Human Flower Project
Artistic Nectar
Wolfgang Laib paints with pollen in Sydney, Australia.
Wolfgang Laib
Photo: JCA Online
The yellow rectangle, radiant but soft around the edges, is reminiscent of Mark Rothko’s pulsing paintings of the 1950s. But this piece is ultra contemporary, made from freshly gathered tree pollen.
Wolfgang Laib’s Pollen from Pine and other works will go on exhibit today at the Art Gallery of New South Wales (Sydney, Australia).
Laib lives in a village of Southern Germany and spends much of the spring and summer months collecting pollen.
“It begins in mid-February with the blossoming of hazelnuts up till August, September. I use my fingers to brush the pollen from the flowers into a jar. It is very simple and with dandelion, for instance, which blossoms in June for about a month I get two big jars. Pines have so much pollen days with a lot of sun and I collect much pollen, and there are cool days, windy days, when I collect very little. After all these months I then have four, five or six jars of three or four different kinds of pollen.”
It took two weeks, Laib said, to gather the pollen for the current piece, Pollen from Pine. Laib smeared the delicious and fragrant grains directly onto the floor of the gallery. His Five Mountains Not to Climb On (Die fünf unbesteigbaren Berge), 1984, consists of mounds of hazelnut pollen arrayed in a line.
Five Mountains Not to Climb On, 1984
Wolfgang Laib
Why use pollen? For one, it’s a macho thing.
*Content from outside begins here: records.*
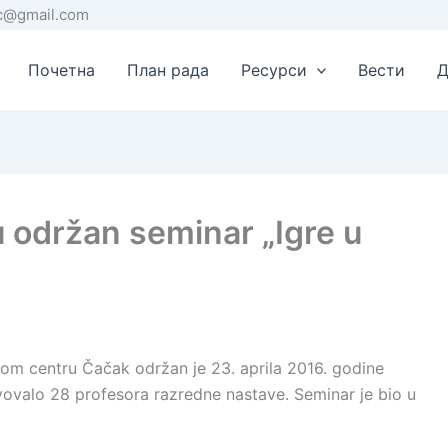
rc@gmail.com
Почетна
План рада
Ресурси
Вести
Д
 održan seminar „Igre u
lnom centru Čačak održan je 23. aprila 2016. godine
tvovalo 28 profesora razredne nastave. Seminar je bio u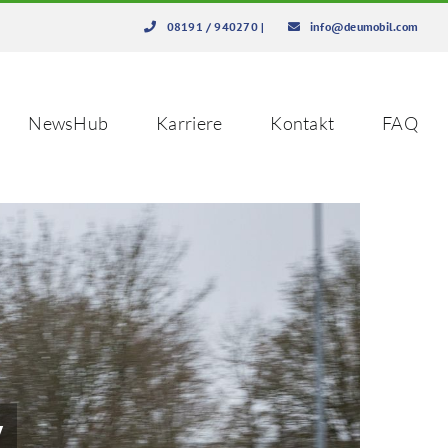
08191 / 940270
|
info@deumobil.com
NewsHub
Karriere
Kontakt
FAQ
V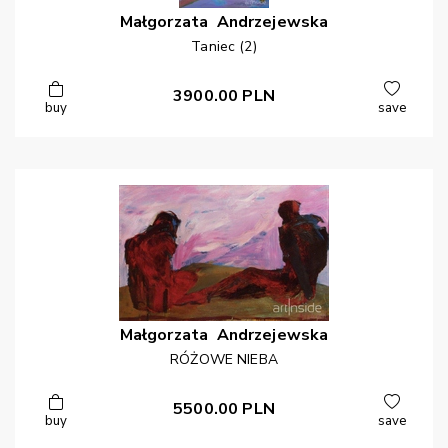
Małgorzata
Andrzejewska
Taniec (2)
3900.00
PLN
buy
save
Małgorzata
Andrzejewska
RÓŻOWE NIEBA
5500.00
PLN
buy
save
These are, of course, the “male germ seeds of plants.” Using the gold dust of plant procreation is a metaphor for creativity itself. And of course there’s that saturated color, that smell!
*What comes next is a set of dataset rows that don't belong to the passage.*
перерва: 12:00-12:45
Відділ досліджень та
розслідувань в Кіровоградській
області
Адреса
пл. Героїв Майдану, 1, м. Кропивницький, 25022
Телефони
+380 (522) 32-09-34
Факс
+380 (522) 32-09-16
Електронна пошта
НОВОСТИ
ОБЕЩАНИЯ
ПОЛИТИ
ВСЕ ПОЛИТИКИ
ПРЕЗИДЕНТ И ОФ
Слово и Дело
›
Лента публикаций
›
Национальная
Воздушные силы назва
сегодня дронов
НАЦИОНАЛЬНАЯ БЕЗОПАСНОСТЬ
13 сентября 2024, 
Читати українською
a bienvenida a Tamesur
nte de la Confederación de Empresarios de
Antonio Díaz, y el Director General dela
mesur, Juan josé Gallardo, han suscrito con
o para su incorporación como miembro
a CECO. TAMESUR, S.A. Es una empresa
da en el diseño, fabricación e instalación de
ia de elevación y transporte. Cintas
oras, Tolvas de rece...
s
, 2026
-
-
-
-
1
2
We see Wolfgang Laib’s work also in the tradition of Andres Serrano, whose works like “Blood” (1987) and “Piss Christ” (1989) resorted to bodily fluids for immediacy and shock value. In this respect, we consider Laib’s pollen art a delightful advance. Dandelion pollen is so much finer, in our view, than piss (though for those with urinary fixations, dandelion happens to be an excellent diuretic, too.)
Here’s some very basic information about flower pollen in medicine, a schematic piece which includes two new (to us) vocabulary words.
Entomophilous pollen = large grained, sticky, spread by insects
Anemophilous pollen = small grained, light, spread by wind
Perhaps we could fairly call Laib’s pollen art “Homophilous,” spread by human effort and imagination.
The exhibition in Sydney runs through November 6. As always, we appreciate reports from those fortunate enough to see the show.